*** Opening of Data records ***
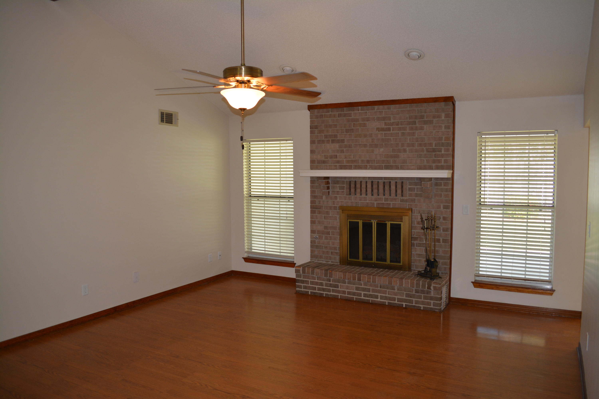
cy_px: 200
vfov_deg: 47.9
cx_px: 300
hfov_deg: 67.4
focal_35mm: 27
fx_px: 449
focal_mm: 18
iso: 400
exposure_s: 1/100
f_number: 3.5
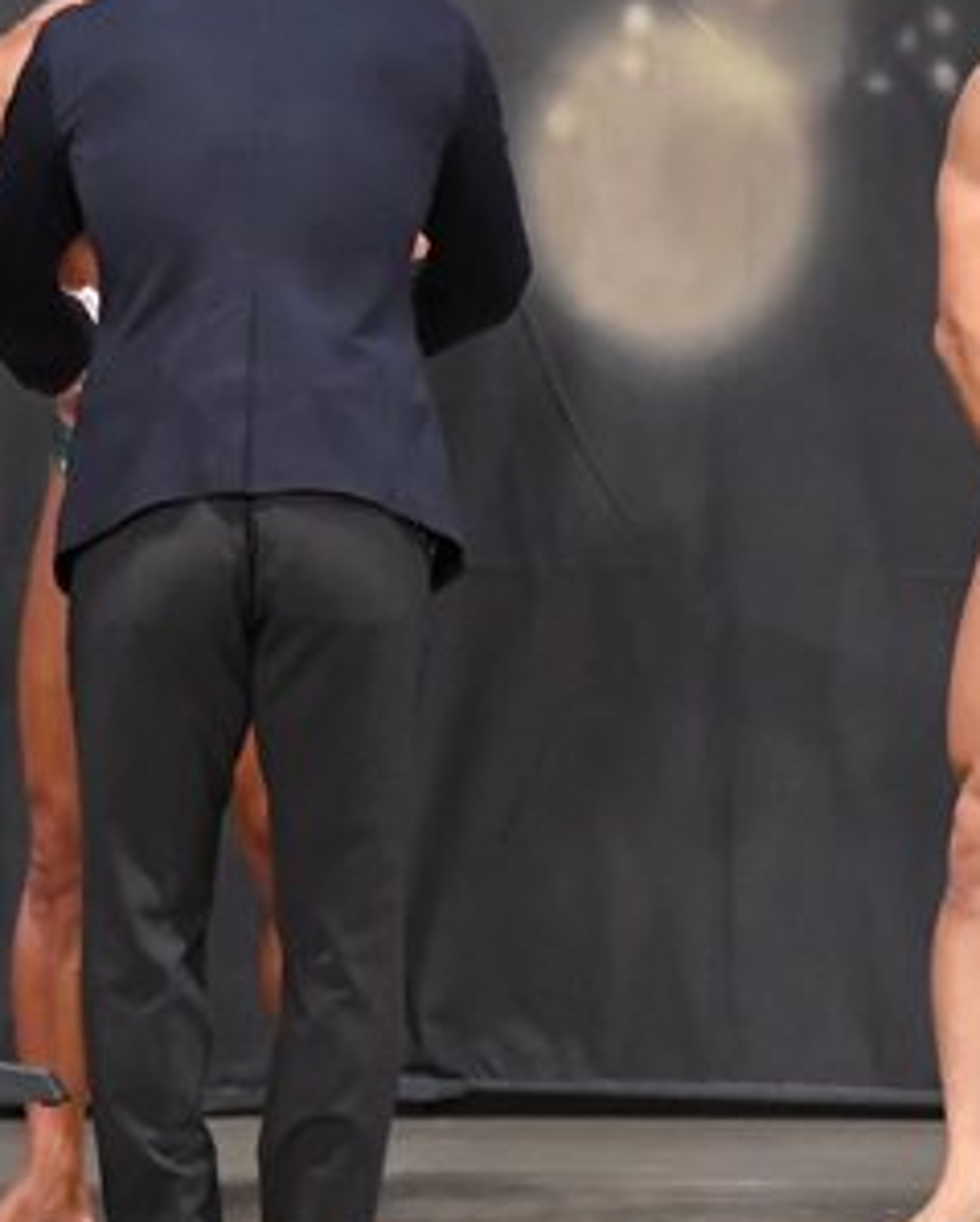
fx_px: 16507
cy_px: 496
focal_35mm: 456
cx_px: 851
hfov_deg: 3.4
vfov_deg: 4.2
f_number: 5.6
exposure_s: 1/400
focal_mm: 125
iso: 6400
*** Close of Data records ***
*** Opening of Data records ***
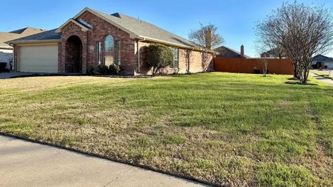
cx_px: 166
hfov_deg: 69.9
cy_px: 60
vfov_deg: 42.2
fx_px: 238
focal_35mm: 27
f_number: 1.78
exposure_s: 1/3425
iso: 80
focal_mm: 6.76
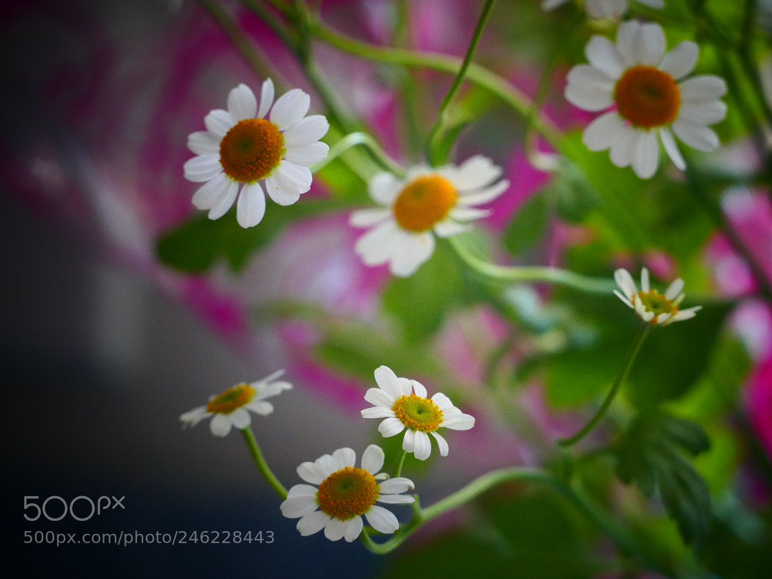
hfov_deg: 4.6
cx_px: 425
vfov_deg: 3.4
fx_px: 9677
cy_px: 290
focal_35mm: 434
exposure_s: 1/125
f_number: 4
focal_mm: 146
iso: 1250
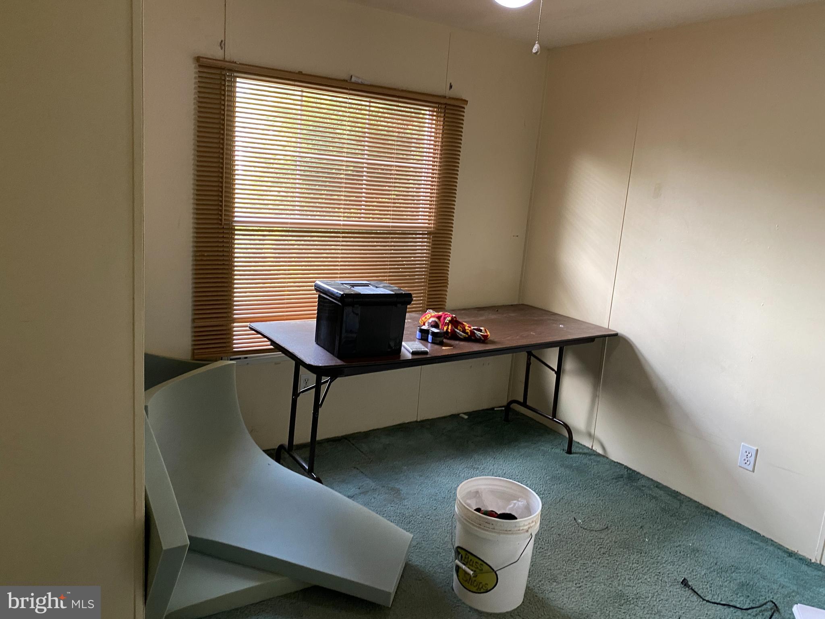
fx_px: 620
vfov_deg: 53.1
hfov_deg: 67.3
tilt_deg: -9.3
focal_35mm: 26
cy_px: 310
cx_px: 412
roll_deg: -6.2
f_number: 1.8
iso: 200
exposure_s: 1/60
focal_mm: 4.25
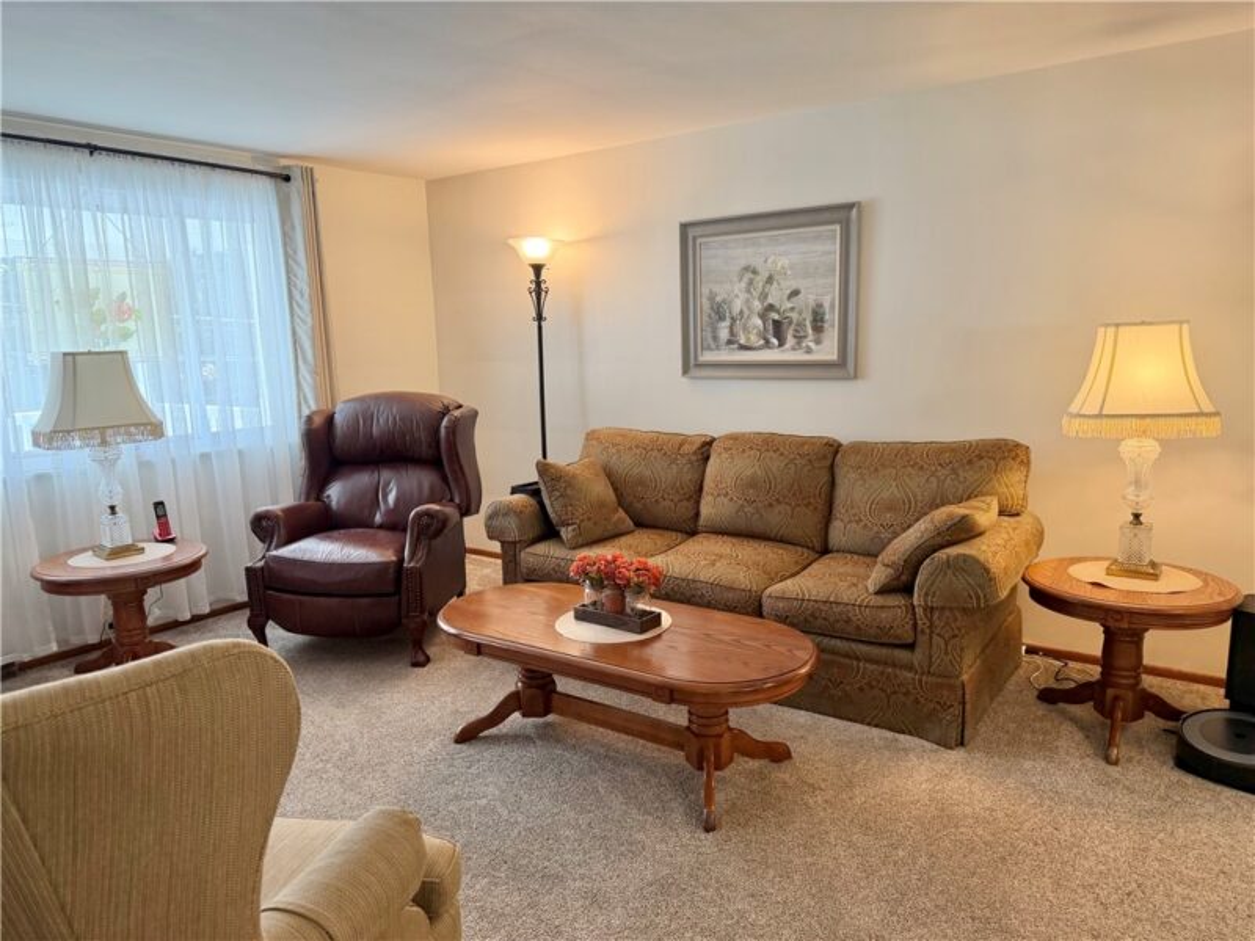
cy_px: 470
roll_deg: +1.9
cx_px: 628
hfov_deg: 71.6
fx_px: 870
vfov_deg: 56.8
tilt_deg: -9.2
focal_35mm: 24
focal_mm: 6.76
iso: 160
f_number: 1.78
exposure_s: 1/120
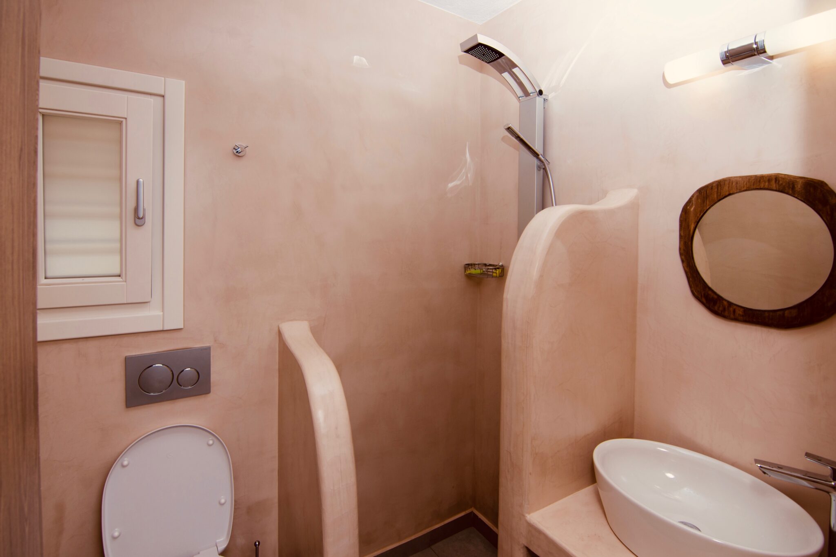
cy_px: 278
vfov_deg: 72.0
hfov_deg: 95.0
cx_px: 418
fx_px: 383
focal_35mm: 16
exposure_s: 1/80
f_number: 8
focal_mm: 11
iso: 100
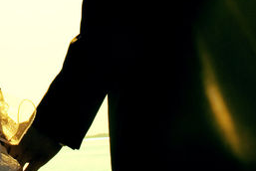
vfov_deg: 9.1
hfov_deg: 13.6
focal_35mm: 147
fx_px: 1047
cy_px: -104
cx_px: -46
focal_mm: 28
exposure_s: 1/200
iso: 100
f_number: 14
*** Close of Data records ***
> [Exercise prompt]:
Within the listing above, the lines starting at the one containing "vfov_deg: 56.8" and ending at the one containing "f_number: 14" are to be returned exactly. Omit the pictures.

> [Your response]:
vfov_deg: 56.8
tilt_deg: -9.2
focal_35mm: 24
focal_mm: 6.76
iso: 160
f_number: 1.78
exposure_s: 1/120
cy_px: 278
vfov_deg: 72.0
hfov_deg: 95.0
cx_px: 418
fx_px: 383
focal_35mm: 16
exposure_s: 1/80
f_number: 8
focal_mm: 11
iso: 100
vfov_deg: 9.1
hfov_deg: 13.6
focal_35mm: 147
fx_px: 1047
cy_px: -104
cx_px: -46
focal_mm: 28
exposure_s: 1/200
iso: 100
f_number: 14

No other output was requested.